+++ PROVIDED ENTRIES +++
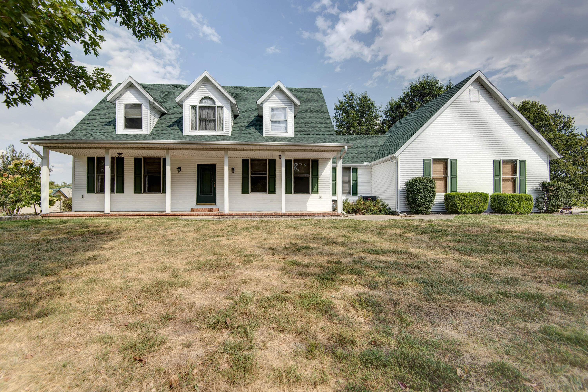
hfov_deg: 96.7
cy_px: 196
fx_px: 261
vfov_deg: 73.8
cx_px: 294
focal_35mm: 16
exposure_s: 1/500
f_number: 6.7
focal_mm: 16
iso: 100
+++
WHAT TO PRODUCE: Repeat the records above verbatim. Include none of the pictures.

YOUR SOLUTION:
hfov_deg: 96.7
cy_px: 196
fx_px: 261
vfov_deg: 73.8
cx_px: 294
focal_35mm: 16
exposure_s: 1/500
f_number: 6.7
focal_mm: 16
iso: 100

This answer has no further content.